Они двинулись к баракам.
– Ну как, раздобыл?
– Что?
– Пожрать, что же еще…
Лебенталь пожал плечами.
– «Пожрать, что же еще», – передразнил он. – Как ты себе это представляешь? Я тебе что, придурок с кухни?
– Нет.
– То-то же. Чего тебе тогда от меня надо?
– Ничего. Просто спросил, не раздобыл ли ты чего-нибудь пожрать.
Лебенталь даже остановился.
– Пожрать, – повторил он с горечью. – Ты хоть знаешь, что всех евреев на двое суток пайки лишили? Приказ Вебера.
Пятьсот девятый смотрел на него, как громом пораженный.
– Правда, что ли?
– Ну что ты! Это я сам придумал. Я же затейник, все время что-нибудь выдумываю. Чтоб вам веселее было.
– Господи! Вот будет трупов-то…
– Да. Горы. А ты еще любопытствуешь, нет ли у меня чего пожрать.
– Успокойся, Лео. Давай-ка сядем. Это ж надо, какая подлянка. Как раз сейчас!
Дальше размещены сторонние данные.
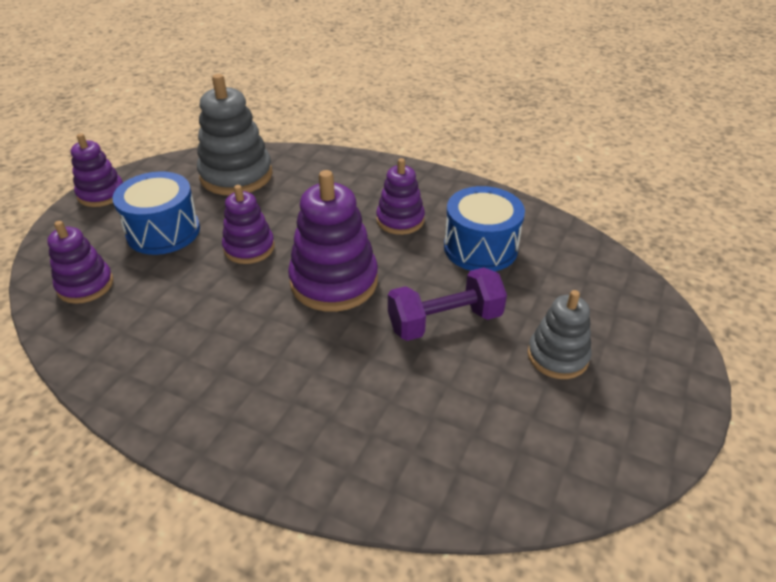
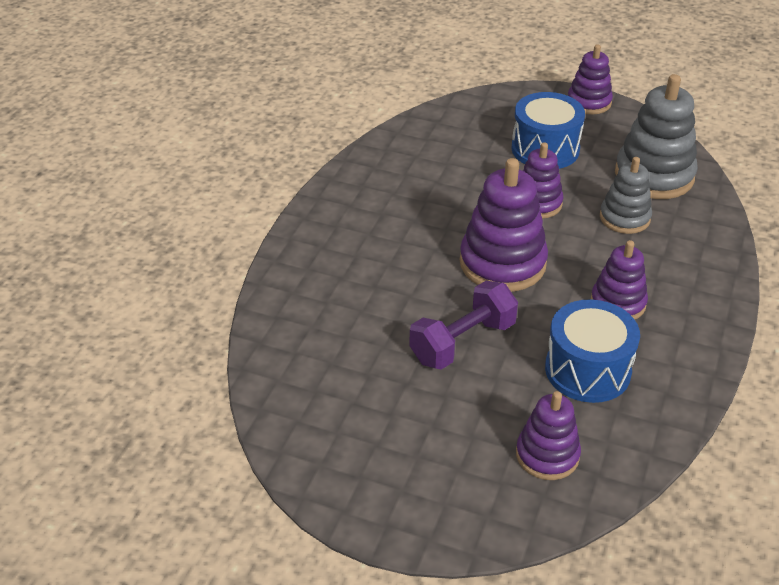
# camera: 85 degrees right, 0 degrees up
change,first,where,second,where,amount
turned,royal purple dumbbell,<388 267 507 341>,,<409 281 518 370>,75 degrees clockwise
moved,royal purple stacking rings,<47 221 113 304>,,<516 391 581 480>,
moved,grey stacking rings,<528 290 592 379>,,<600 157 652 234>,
Когда жратва нам нужна позарез, какая ни есть, но жратва!
– Вот как? Может, ты еще скажешь, что во всем виноват я? – Лебенталь весь затрясся. Он всегда начинал дрожать, когда психует, а психовал он то и дело, очень уж чувствительный. Трясучка стала для него привычным делом – все равно что для другого барабанить пальцами по столу. Это все шло, конечно, от голода. Голод обостряет одни чувства и притупляет другие. Истерика и апатия в лагерной зоне неразлучны, как две сестры. – Я делаю, что могу, – заныл Лео тихим, дрожащим от обиды голосом. – Я кручусь, достаю, рискую жизнью, а тут ты приходишь и заявляешь: «Нам нужна…»
Голос его вдруг осекся и утонул в хлюпающем болотном бульканье – точно с таким же звуком отказывали иногда лагерные громкоговорители. Сидя на земле, Лебенталь лихорадочно шарил вокруг себя руками. Лицо его больше не напоминало посмертную маску обиды – теперь это были только лоб, нос, лягушачьи глазки и дряблый мешок кожи с дыркой посередке. Наконец он нашел свою вставную челюсть, обтер ее рукавом куртки и вставил на место. Репродуктор включился снова, и в нем тут же прорезался прежний голос, жалобный и скрипучий.